Return verbatim every line starting at the one containing "left elbow: (179, 112, -10)" and ending at the one containing "right shoulder: (208, 76, 15)", both included.

____ Records supplied

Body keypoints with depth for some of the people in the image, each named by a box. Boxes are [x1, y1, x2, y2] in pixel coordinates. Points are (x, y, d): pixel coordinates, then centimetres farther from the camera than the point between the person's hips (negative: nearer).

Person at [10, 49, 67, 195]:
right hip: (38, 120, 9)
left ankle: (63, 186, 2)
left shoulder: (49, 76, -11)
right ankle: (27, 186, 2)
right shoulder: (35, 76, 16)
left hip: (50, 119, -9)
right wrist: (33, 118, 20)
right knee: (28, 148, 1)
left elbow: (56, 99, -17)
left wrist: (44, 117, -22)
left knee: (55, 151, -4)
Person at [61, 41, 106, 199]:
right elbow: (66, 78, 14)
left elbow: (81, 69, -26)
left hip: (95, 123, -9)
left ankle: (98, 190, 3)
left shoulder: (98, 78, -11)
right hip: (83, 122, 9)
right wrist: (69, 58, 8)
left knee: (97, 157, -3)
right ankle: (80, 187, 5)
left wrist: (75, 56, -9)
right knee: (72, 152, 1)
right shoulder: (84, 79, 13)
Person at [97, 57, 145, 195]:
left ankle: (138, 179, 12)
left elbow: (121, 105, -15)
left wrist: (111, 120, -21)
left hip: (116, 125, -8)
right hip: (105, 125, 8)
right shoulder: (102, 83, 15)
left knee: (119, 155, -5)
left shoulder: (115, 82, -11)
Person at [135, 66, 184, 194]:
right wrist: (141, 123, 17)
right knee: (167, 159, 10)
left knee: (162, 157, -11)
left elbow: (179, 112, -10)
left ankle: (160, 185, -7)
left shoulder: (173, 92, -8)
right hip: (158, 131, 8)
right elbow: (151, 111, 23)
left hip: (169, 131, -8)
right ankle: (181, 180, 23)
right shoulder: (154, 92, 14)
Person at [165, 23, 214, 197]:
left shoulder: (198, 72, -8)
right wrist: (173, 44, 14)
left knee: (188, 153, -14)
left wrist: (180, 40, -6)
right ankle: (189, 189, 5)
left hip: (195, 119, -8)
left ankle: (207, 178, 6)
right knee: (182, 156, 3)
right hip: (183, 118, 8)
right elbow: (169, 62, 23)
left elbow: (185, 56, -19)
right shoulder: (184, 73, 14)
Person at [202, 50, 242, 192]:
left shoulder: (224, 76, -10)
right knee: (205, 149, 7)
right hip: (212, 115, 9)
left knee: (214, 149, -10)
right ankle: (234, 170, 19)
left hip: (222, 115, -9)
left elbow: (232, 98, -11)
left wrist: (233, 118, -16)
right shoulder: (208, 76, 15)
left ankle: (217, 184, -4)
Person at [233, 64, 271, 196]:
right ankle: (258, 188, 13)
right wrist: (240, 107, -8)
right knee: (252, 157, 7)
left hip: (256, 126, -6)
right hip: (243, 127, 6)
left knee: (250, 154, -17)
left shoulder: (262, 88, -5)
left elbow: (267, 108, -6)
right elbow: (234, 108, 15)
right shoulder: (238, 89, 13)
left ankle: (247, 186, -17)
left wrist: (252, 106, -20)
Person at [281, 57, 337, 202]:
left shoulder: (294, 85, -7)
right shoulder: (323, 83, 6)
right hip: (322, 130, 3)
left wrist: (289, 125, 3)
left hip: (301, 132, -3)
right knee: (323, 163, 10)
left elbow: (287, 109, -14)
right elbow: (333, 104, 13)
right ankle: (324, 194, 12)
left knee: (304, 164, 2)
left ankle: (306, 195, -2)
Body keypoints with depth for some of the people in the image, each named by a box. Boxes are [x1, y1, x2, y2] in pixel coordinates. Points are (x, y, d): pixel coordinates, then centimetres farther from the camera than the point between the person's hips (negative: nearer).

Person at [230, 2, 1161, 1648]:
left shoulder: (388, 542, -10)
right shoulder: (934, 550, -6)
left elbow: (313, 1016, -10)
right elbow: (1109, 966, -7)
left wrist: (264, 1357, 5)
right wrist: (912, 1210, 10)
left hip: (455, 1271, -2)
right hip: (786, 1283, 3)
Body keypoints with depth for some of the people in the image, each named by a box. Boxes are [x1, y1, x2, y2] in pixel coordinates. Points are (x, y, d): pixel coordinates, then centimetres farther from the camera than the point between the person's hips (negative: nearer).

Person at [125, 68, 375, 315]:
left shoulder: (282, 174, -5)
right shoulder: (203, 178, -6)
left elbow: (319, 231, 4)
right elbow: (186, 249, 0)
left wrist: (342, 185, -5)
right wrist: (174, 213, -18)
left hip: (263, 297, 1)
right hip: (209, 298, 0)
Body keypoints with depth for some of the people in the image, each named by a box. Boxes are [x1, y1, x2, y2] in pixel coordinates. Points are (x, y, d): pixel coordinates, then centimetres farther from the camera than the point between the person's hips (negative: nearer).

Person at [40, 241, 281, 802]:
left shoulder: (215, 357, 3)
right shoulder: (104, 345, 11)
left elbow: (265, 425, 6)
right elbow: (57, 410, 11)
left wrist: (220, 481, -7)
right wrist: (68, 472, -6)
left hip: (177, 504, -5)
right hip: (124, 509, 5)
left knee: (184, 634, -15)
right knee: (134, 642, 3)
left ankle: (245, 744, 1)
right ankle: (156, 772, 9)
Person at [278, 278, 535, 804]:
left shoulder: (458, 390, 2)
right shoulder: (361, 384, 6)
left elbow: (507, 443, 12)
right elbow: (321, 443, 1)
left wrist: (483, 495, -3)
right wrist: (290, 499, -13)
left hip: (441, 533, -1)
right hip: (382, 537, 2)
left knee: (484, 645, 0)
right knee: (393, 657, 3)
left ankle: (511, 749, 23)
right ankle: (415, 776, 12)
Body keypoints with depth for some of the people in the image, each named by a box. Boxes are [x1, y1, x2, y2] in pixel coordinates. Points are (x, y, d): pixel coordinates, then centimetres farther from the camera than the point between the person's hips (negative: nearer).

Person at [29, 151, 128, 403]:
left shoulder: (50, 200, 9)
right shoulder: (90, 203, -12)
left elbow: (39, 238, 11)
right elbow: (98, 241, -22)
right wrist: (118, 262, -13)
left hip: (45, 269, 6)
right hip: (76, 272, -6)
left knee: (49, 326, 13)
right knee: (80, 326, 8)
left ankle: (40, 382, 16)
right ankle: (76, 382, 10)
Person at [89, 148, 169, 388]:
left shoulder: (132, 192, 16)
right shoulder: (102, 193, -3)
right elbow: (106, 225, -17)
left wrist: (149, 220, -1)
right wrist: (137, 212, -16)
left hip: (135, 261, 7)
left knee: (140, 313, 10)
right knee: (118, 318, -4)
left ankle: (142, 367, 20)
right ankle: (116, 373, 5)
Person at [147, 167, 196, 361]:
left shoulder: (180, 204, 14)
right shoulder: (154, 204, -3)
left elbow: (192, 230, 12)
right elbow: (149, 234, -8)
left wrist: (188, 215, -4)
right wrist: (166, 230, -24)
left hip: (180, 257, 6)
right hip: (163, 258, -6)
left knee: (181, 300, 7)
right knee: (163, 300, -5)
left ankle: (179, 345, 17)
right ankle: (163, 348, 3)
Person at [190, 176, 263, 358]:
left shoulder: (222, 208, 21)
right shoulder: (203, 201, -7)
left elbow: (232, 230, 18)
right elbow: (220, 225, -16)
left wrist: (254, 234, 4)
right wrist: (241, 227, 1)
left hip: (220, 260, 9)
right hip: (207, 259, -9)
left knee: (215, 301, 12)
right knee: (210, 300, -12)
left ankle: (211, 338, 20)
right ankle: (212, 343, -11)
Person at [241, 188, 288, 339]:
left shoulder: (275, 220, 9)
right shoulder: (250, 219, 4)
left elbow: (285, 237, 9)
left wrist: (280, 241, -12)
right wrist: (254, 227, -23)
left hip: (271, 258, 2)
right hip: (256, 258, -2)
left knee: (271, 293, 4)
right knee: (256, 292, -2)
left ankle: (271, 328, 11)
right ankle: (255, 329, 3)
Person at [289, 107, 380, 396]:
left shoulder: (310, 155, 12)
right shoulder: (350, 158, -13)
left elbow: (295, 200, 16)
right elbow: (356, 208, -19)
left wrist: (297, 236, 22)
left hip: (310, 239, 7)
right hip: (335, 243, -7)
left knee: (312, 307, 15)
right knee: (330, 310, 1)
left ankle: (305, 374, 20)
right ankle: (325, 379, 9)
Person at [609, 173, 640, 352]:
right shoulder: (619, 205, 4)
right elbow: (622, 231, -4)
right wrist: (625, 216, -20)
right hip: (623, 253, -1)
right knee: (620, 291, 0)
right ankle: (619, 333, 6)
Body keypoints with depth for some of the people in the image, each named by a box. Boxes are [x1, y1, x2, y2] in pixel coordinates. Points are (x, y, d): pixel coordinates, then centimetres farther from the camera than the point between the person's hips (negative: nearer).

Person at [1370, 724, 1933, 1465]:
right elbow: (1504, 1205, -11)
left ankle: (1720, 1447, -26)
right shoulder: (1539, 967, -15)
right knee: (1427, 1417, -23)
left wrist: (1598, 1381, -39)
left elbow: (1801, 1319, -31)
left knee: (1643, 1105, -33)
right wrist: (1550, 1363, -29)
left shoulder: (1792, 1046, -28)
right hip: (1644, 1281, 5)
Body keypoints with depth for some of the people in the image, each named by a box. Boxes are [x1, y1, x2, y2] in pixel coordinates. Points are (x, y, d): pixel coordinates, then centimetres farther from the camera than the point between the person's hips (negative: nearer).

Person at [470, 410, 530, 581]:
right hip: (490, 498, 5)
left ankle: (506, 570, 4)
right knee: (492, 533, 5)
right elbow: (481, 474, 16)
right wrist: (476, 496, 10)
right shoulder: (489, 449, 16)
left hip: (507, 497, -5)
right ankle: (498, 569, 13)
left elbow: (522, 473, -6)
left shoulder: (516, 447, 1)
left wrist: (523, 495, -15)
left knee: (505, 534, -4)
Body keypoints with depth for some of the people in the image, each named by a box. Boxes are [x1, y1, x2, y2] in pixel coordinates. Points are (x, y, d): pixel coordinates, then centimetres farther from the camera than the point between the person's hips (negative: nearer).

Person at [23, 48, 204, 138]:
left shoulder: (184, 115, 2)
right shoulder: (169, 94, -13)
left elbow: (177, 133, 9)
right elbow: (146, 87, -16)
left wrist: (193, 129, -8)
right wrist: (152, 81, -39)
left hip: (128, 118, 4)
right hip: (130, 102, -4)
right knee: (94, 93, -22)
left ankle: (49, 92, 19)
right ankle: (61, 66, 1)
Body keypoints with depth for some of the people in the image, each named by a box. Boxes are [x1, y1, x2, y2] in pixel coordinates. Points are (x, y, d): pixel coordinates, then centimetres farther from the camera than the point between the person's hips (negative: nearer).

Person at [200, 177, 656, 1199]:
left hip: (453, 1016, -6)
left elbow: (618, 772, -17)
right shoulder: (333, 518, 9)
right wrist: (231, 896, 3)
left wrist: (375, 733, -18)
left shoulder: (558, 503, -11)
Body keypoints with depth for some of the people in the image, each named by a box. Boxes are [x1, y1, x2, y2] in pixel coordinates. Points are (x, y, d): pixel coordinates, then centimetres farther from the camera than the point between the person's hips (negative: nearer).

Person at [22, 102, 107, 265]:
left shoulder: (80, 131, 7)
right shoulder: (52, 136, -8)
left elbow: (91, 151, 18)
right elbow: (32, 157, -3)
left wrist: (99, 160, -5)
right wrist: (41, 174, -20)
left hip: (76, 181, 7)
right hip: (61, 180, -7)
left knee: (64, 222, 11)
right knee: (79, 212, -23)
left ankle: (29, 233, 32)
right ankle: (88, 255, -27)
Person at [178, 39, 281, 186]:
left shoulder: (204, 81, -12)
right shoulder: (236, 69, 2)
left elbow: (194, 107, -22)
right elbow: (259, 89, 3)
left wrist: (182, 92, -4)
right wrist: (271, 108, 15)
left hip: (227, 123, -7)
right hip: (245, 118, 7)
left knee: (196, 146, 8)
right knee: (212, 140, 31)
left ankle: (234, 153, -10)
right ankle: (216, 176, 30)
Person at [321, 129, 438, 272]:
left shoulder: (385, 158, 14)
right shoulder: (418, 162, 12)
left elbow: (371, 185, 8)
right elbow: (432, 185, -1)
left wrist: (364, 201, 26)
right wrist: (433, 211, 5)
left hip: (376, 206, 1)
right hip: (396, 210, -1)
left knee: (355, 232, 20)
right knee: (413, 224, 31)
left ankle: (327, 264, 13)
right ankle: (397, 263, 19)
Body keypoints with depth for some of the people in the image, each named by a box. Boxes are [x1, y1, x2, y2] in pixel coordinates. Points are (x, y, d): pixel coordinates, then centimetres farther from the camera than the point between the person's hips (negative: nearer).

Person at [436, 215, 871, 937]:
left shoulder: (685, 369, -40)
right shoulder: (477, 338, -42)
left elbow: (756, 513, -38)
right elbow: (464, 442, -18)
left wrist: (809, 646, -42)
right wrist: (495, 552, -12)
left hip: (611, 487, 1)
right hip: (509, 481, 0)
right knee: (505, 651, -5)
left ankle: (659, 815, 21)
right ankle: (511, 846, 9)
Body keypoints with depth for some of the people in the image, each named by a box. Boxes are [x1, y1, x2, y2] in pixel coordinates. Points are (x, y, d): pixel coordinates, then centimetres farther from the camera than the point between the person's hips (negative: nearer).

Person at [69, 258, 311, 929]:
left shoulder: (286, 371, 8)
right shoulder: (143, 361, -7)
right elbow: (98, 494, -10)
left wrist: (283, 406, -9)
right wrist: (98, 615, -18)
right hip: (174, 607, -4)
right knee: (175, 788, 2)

________

## Solution for this exercise
left elbow: (179, 112, -10)
left ankle: (160, 185, -7)
left shoulder: (173, 92, -8)
right hip: (158, 131, 8)
right elbow: (151, 111, 23)
left hip: (169, 131, -8)
right ankle: (181, 180, 23)
right shoulder: (154, 92, 14)
Person at [165, 23, 214, 197]:
left shoulder: (198, 72, -8)
right wrist: (173, 44, 14)
left knee: (188, 153, -14)
left wrist: (180, 40, -6)
right ankle: (189, 189, 5)
left hip: (195, 119, -8)
left ankle: (207, 178, 6)
right knee: (182, 156, 3)
right hip: (183, 118, 8)
right elbow: (169, 62, 23)
left elbow: (185, 56, -19)
right shoulder: (184, 73, 14)
Person at [202, 50, 242, 192]:
left shoulder: (224, 76, -10)
right knee: (205, 149, 7)
right hip: (212, 115, 9)
left knee: (214, 149, -10)
right ankle: (234, 170, 19)
left hip: (222, 115, -9)
left elbow: (232, 98, -11)
left wrist: (233, 118, -16)
right shoulder: (208, 76, 15)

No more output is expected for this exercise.